9 February 2026 17:03

Komisi Pemberantasan Korupsi (KPK) mulai menemukan pola baru dalam praktik rasuah. Jika sebelumnya uang tunai atau transfer bank menjadi pilihan utama, kini transaksi rasuah diketahui beralih ke aset digital, salah satunya adalah mata uang kripto.

Uang digital ini dimanfaatkan karena dianggap memberikan keamanan lebih ketat sekaligus menyulitkan penelusuran jejak transaksi. Pergeseran pola ini sudah terdeteksi oleh tim kedeputian penindakan dan eksekusi KPK.

Berdasarkan temuan sementara, transaksi rasuah melalui kripto umumnya terkait dengan tindak pidana suap dan gratifikasi. KPK menilai penggunaan kripto dilakukan untuk menyamarkan pergerakan uang.

Dengan cara ini, pelaku berupaya menghindari jejak uang tunai maupun transfer perbankan yang lebih mudah terdeteksi. Meski demikian, KPK menegaskan terus melakukan pemantauan ketat. Penelusuran dilakukan untuk memastikan tidak ada transaksi rasuah yang memanfaatkan mata uang kripto sebagai alat pembayaran.
 


Hingga saat ini, KPK belum merinci siapa saja pihak yang diduga telah menggunakan kripto untuk menyuap atau memberikan gratifikasi.

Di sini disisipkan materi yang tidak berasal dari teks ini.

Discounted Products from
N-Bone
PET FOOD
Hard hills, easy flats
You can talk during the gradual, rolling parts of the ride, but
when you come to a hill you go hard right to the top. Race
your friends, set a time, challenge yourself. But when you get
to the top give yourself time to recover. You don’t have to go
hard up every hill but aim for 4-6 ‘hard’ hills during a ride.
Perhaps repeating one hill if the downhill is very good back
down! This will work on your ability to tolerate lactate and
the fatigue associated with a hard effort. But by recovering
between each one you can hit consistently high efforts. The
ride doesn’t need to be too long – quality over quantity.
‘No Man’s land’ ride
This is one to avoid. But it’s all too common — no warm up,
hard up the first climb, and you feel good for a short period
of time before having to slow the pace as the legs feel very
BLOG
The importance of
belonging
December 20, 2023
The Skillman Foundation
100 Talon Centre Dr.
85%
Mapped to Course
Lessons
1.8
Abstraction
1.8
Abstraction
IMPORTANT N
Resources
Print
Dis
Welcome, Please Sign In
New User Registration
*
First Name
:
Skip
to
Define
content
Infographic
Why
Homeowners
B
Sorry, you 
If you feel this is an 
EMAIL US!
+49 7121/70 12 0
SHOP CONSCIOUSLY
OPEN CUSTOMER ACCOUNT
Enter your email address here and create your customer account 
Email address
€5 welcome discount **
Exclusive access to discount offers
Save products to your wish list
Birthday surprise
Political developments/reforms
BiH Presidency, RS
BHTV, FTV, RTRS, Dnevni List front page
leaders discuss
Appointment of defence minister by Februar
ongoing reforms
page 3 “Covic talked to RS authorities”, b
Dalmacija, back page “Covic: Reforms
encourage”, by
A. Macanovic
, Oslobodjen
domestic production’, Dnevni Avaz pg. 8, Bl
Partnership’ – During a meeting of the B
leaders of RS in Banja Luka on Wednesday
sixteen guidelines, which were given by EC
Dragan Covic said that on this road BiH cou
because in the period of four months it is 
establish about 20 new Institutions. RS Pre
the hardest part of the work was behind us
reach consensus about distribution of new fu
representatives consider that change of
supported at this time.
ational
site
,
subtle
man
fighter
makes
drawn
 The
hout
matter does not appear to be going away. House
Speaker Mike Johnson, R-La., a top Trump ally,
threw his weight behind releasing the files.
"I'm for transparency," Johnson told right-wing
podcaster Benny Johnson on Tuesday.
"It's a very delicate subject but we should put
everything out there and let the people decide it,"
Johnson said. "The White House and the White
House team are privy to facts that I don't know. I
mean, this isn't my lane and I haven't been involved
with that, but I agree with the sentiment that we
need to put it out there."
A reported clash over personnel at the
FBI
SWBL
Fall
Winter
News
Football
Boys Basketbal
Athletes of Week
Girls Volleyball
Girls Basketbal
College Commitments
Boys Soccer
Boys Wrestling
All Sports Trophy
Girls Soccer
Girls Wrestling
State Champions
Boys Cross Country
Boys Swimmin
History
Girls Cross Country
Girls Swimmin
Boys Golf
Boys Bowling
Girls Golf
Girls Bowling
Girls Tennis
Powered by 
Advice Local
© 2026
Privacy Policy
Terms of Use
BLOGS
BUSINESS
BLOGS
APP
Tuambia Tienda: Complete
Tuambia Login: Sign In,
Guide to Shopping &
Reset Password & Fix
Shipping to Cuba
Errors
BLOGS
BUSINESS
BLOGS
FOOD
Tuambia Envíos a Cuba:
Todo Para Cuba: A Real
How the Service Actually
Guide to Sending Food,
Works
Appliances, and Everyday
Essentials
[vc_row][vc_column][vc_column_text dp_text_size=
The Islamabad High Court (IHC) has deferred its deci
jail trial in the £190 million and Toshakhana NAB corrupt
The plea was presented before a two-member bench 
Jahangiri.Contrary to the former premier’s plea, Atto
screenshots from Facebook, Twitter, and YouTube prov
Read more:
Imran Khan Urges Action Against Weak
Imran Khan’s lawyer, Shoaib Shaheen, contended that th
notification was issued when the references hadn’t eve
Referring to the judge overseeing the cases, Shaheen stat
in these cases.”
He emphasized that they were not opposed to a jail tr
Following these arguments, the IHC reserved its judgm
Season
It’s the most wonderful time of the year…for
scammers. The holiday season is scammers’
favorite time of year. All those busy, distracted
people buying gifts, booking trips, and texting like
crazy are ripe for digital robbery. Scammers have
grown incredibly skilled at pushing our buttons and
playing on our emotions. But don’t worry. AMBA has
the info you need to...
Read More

Selain kripto, KPK juga menemukan adanya barang atau aset lain yang diduga sebagai alternatif pembayaran untuk menggantikan uang fisik dalam praktik rasuah.

"Dengan beberapa kali kita melakukan apa namanya mendapatkan barang bukti pada saat tertangkap tangan ini berupa emas ya, kita juga jadi aware gitu ya seperti itu. Walaupun ada hal-hal lain seperti cryptocurrency dan yang lainnya juga teman-teman di penyidikan di kedeputian penindakan dan eksekusi juga sudah mulai melihat hal itu," kata Plt Deputi Penindakan dan Eksekusi KPK Asep Guntur Rahayu, dikutip dari Metro Siang, Metro TV, Senin, 9 Februari 2026.